-- Task data follows --
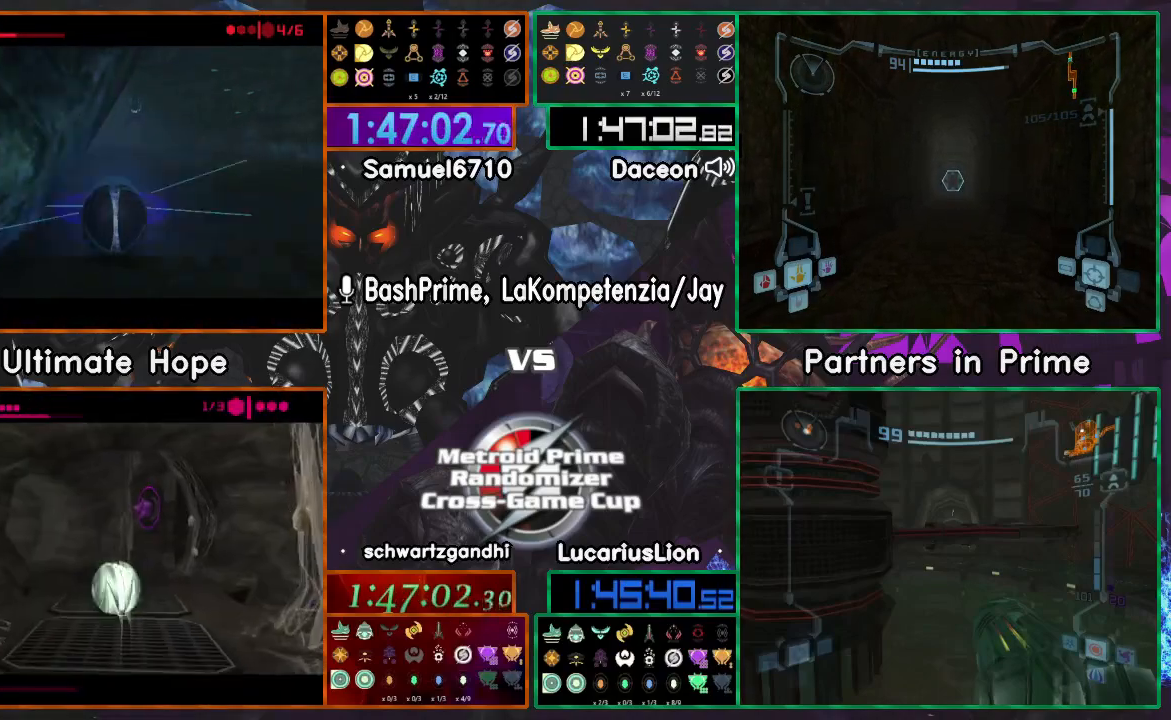
{"dt_ms": 500, "buttons": [], "left_stick": "center", "right_stick": "center", "events": [[67, "A", "up"], [200, "A", "down"], [383, "A", "up"]]}
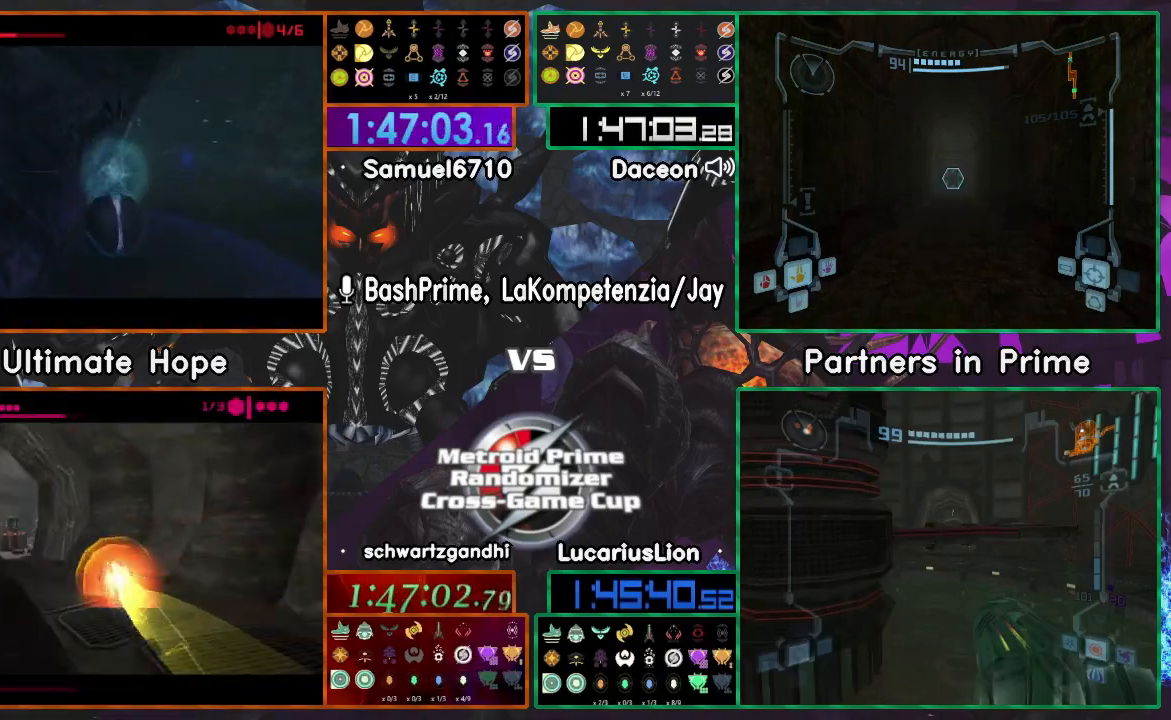
{"dt_ms": 500, "buttons": [], "left_stick": "center", "right_stick": "center", "events": []}
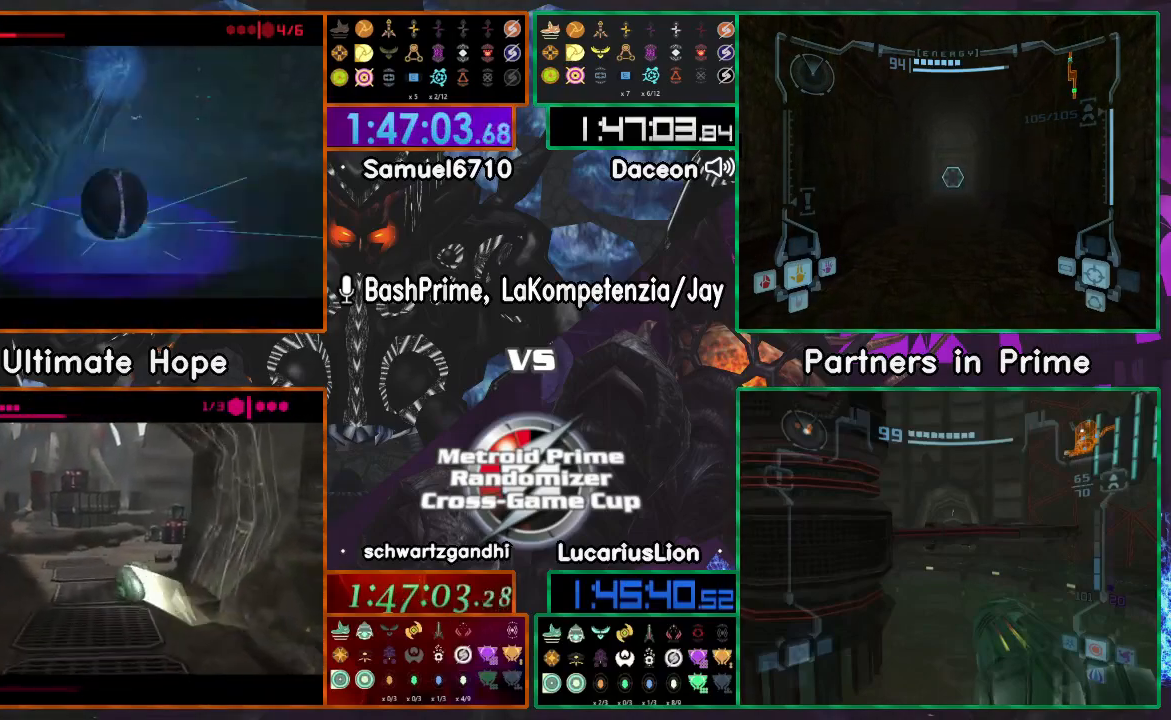
{"dt_ms": 500, "buttons": [], "left_stick": "up", "right_stick": "center", "events": [[200, "left_stick", "up"], [350, "X", "down"], [433, "X", "up"]]}
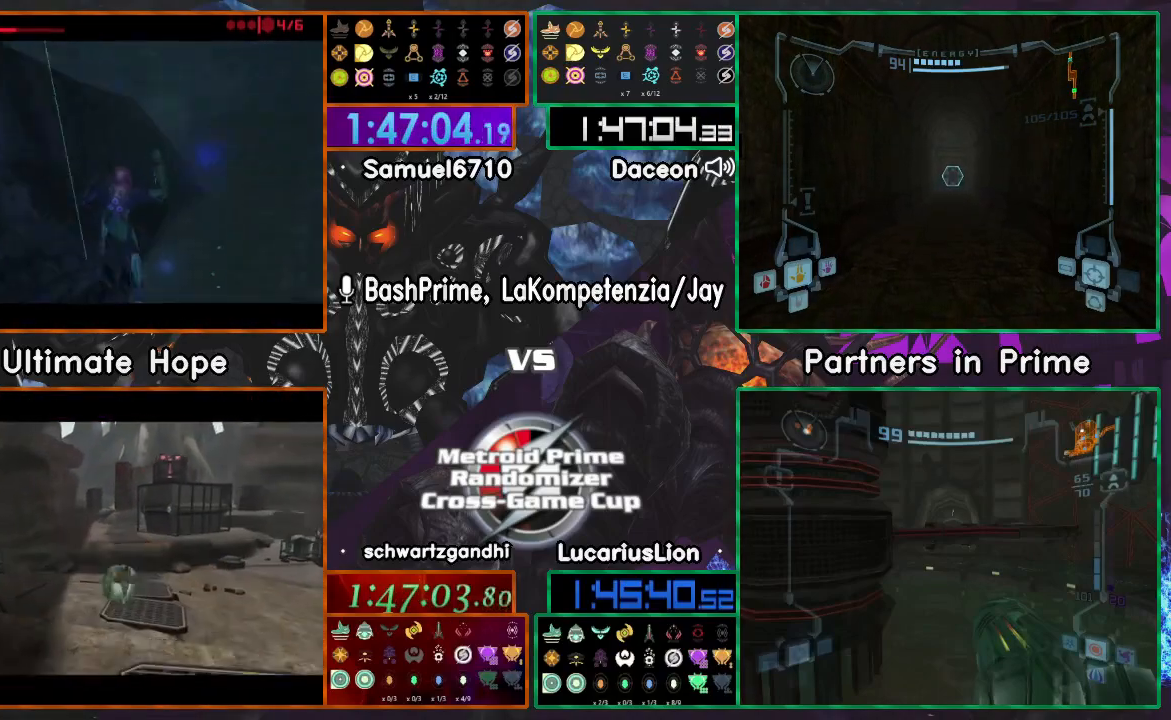
{"dt_ms": 500, "buttons": [], "left_stick": "down", "right_stick": "center", "events": [[333, "left_stick", "down"]]}
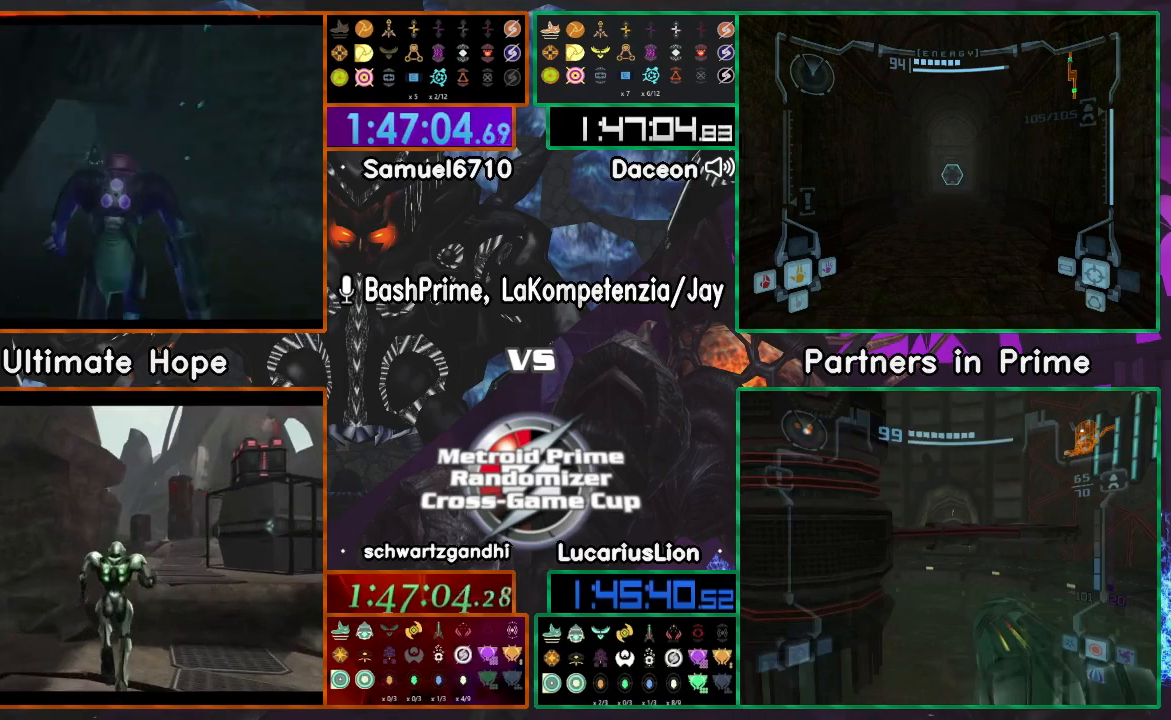
{"dt_ms": 500, "buttons": [], "left_stick": "down-left", "right_stick": "center"}
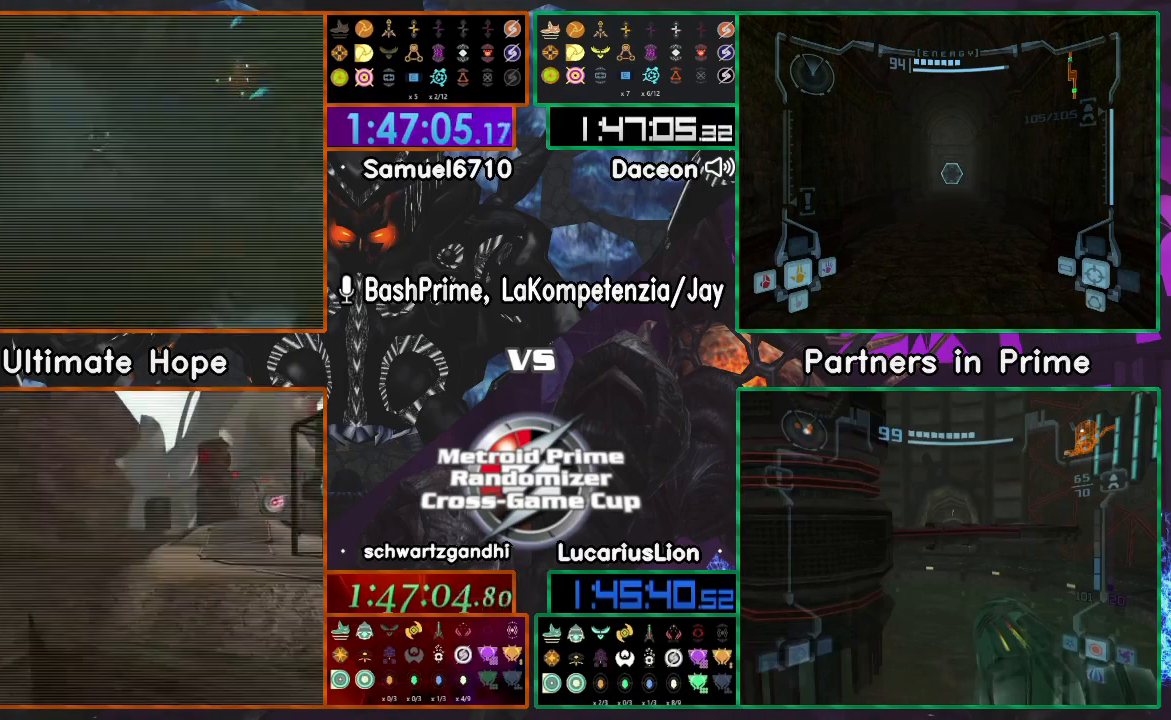
{"dt_ms": 500, "buttons": [], "left_stick": "down-left", "right_stick": "center", "events": [[17, "X", "down"], [83, "X", "up"], [283, "left_stick", "down"], [500, "left_stick", "down-left"]]}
-- Task data concluded --
### Task
An exact copy of every record above is required, with all pictures omitted.

### Exercise output
{"dt_ms": 500, "buttons": [], "left_stick": "center", "right_stick": "center", "events": [[67, "A", "up"], [200, "A", "down"], [383, "A", "up"]]}
{"dt_ms": 500, "buttons": [], "left_stick": "center", "right_stick": "center", "events": []}
{"dt_ms": 500, "buttons": [], "left_stick": "up", "right_stick": "center", "events": [[200, "left_stick", "up"], [350, "X", "down"], [433, "X", "up"]]}
{"dt_ms": 500, "buttons": [], "left_stick": "down", "right_stick": "center", "events": [[333, "left_stick", "down"]]}
{"dt_ms": 500, "buttons": [], "left_stick": "down-left", "right_stick": "center"}
{"dt_ms": 500, "buttons": [], "left_stick": "down-left", "right_stick": "center", "events": [[17, "X", "down"], [83, "X", "up"], [283, "left_stick", "down"], [500, "left_stick", "down-left"]]}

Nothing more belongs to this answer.